- **Input records**:

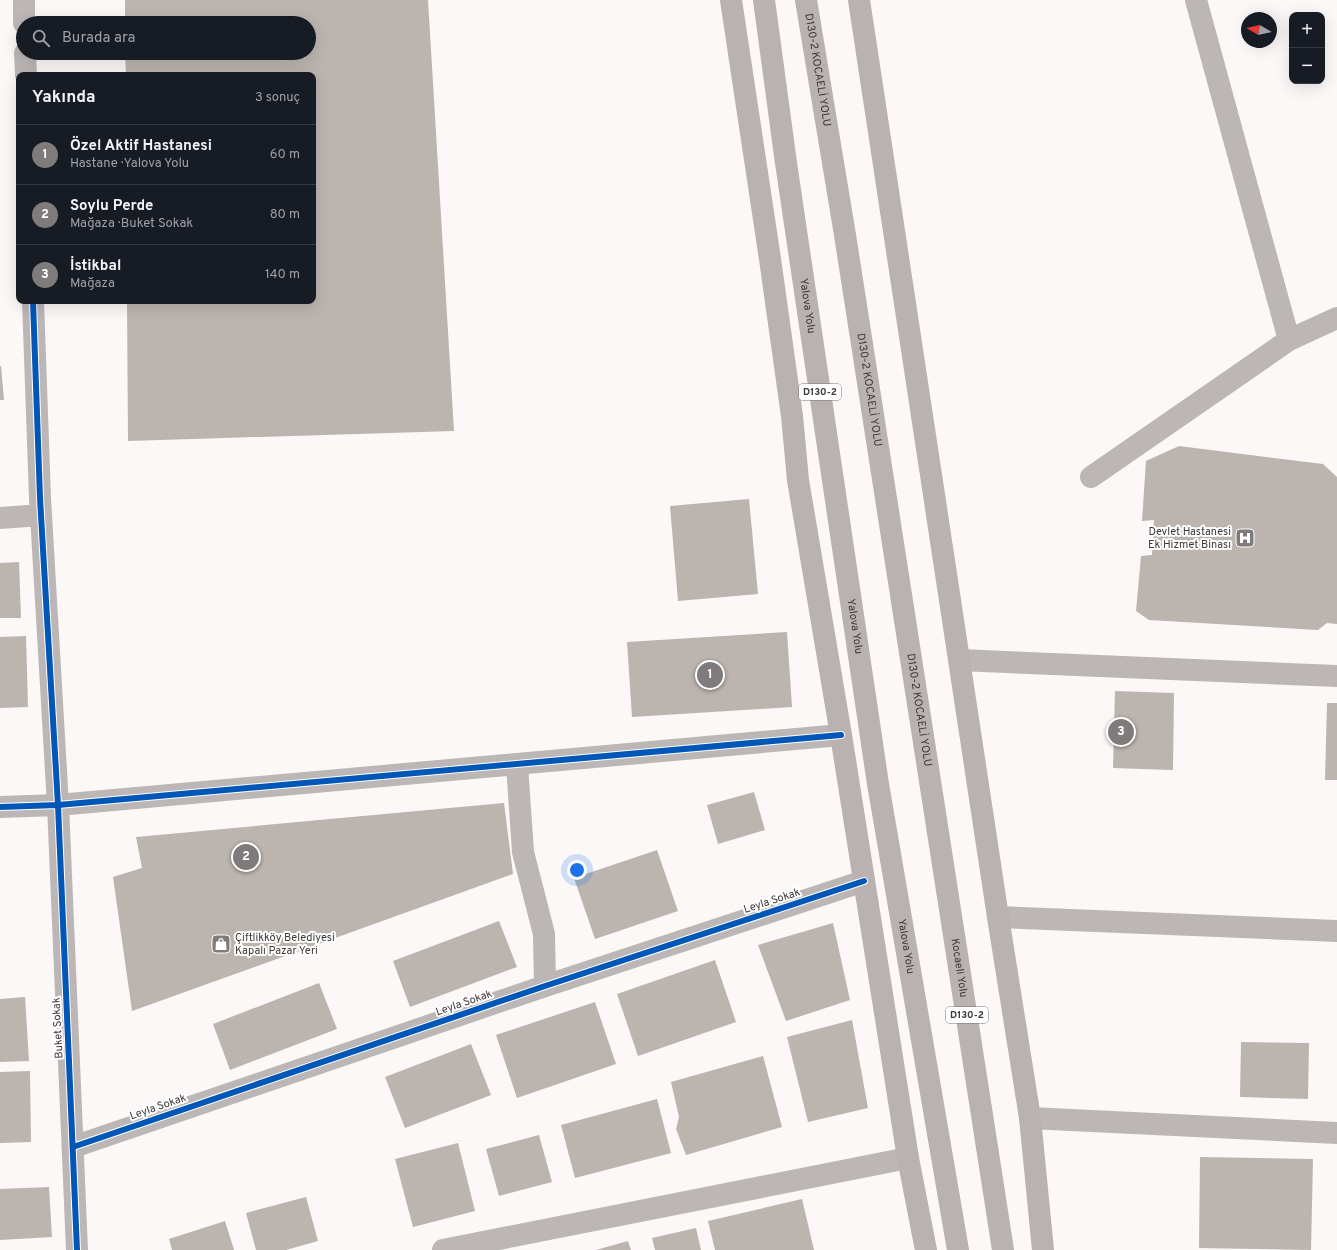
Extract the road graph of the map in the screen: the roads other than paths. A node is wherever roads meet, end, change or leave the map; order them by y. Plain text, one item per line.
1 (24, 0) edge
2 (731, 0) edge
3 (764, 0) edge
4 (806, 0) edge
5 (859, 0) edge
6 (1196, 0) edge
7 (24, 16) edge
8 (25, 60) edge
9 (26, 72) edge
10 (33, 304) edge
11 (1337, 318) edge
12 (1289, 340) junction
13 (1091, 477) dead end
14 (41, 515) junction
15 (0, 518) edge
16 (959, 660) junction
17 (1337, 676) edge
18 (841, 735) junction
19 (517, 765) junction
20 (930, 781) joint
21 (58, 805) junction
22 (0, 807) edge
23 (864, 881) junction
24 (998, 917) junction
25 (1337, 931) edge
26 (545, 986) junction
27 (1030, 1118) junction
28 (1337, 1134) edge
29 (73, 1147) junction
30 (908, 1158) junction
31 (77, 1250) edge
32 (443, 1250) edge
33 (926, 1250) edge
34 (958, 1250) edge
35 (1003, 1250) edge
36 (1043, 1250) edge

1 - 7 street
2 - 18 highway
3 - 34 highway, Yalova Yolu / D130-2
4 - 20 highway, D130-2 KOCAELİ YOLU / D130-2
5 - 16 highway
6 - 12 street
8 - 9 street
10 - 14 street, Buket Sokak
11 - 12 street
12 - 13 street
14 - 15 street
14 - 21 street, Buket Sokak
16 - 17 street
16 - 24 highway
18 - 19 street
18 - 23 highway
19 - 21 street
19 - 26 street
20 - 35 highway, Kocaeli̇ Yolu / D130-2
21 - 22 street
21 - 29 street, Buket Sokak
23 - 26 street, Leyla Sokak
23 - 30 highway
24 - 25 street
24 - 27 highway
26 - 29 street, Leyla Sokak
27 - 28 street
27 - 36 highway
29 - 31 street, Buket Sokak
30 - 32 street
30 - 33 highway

- **Exercise brief**: Every line of the data above is to be set down word for word, with the pictures left out.

- **Solution to this problem**:
Extract the road graph of the map in the screen: the roads other than paths. A node is wherever roads meet, end, change or leave the map; order them by y. Plain text, one item per line.
1 (24, 0) edge
2 (731, 0) edge
3 (764, 0) edge
4 (806, 0) edge
5 (859, 0) edge
6 (1196, 0) edge
7 (24, 16) edge
8 (25, 60) edge
9 (26, 72) edge
10 (33, 304) edge
11 (1337, 318) edge
12 (1289, 340) junction
13 (1091, 477) dead end
14 (41, 515) junction
15 (0, 518) edge
16 (959, 660) junction
17 (1337, 676) edge
18 (841, 735) junction
19 (517, 765) junction
20 (930, 781) joint
21 (58, 805) junction
22 (0, 807) edge
23 (864, 881) junction
24 (998, 917) junction
25 (1337, 931) edge
26 (545, 986) junction
27 (1030, 1118) junction
28 (1337, 1134) edge
29 (73, 1147) junction
30 (908, 1158) junction
31 (77, 1250) edge
32 (443, 1250) edge
33 (926, 1250) edge
34 (958, 1250) edge
35 (1003, 1250) edge
36 (1043, 1250) edge

1 - 7 street
2 - 18 highway
3 - 34 highway, Yalova Yolu / D130-2
4 - 20 highway, D130-2 KOCAELİ YOLU / D130-2
5 - 16 highway
6 - 12 street
8 - 9 street
10 - 14 street, Buket Sokak
11 - 12 street
12 - 13 street
14 - 15 street
14 - 21 street, Buket Sokak
16 - 17 street
16 - 24 highway
18 - 19 street
18 - 23 highway
19 - 21 street
19 - 26 street
20 - 35 highway, Kocaeli̇ Yolu / D130-2
21 - 22 street
21 - 29 street, Buket Sokak
23 - 26 street, Leyla Sokak
23 - 30 highway
24 - 25 street
24 - 27 highway
26 - 29 street, Leyla Sokak
27 - 28 street
27 - 36 highway
29 - 31 street, Buket Sokak
30 - 32 street
30 - 33 highway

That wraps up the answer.